Billionaire luxury goods scion Patrick Guerrand-Hermès, former president of the Federation of International Polo and founder of the Chantilly Polo Club, notes that “illustrious champions” of the field including Winston Churchill, Generals Patton and MacArthur, Malcolm Little and the Olympians Tommy Hitchcock, Averell Harriman, Juan Carlos Harriott and Georges Catroux, “lent this unique sport its legendary character. “

Adolfo Cambiaso faces off against polo team Ellerstina at the 2015 Argentine Open Championship final in Buenos Aires.
© Aline Coquelle / courtesy Assouline

“From the early days of the twentieth century, when the romanticism of F. Scott Fitzgerald’s The Great Gatsby held sway in the West, certain personalities elevated this dream game’s allure, including Coco Chanel’s lovers—from Étienne Balsan to the second Duke of Westminster and, lastly, Porfirio Rubirosa.”

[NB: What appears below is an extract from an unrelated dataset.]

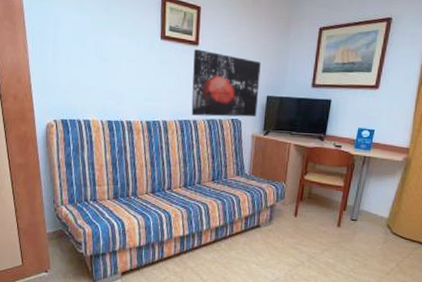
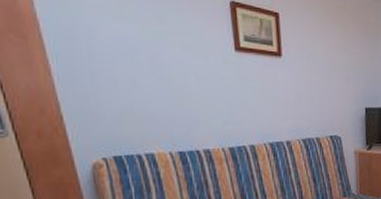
wall art: present [191,49,261,117] -> none [277,61,357,136]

Before his passing earlier this year, lifelong polo enthusiast HRH Prince Philip, Duke of Edinburgh, even contributed his thoughts on the game: “A polo match begins long before the teams line up on the field to play…. The match then begins, and all the previous anxiety and planning, organization and practice, are put to the test in forty minutes of flashing sticks, galloping ponies, curses, bumps, shouts, hits to warm the heart and misses to chill the spine.”

Mohammed Khalaf Al Habtoor, patron, Habtoor Polo, and chairman, Dubai Polo Gold Cup Series.
© Aline Coquelle / courtesy Assouline

Nacho Figueras, one of the world’s top polo players—he is sometimes known as the “David Beckham of polo”—also famous as a Ralph Lauren model, contributed a preface to the book, which begins by noting that “Winston Churchill used to say, ‘A polo handicap is a passport to the world,’ which to me is the best way to summarize how I feel about polo in just one sentence.”

His fellow Argentinian polo star, Adolfo Cambiaso, who has broken all of the polo world records and holds a near-impossible ten-goal handicap, adds that “In Argentina, polo is more than a simple sport. It is a way of life which goes back generations.”

Assouline

Renowned polo journalist and author Herbert Spencer offers that, “No other game in which one group of players competes against another offers such a combination of power, speed, timing, teamwork and that element of risk which appeals to the average spectator…. The game demands from both man and horse the maximum of strength, agility, endurance and courage.”

However, not all of polo’s most important figures are men. British model, racing driver and TV personality Jodie Kidd is one of the world’s best known players. As is Clare Mountbatten, Marchioness of Milford Haven, who has been playing for nearly 25 years. “I love the horses, the speed, the skill, the competition, the camaraderie and the lifestyle,” she writes. “Win or lose, I always come off the field feeling elated in some way.”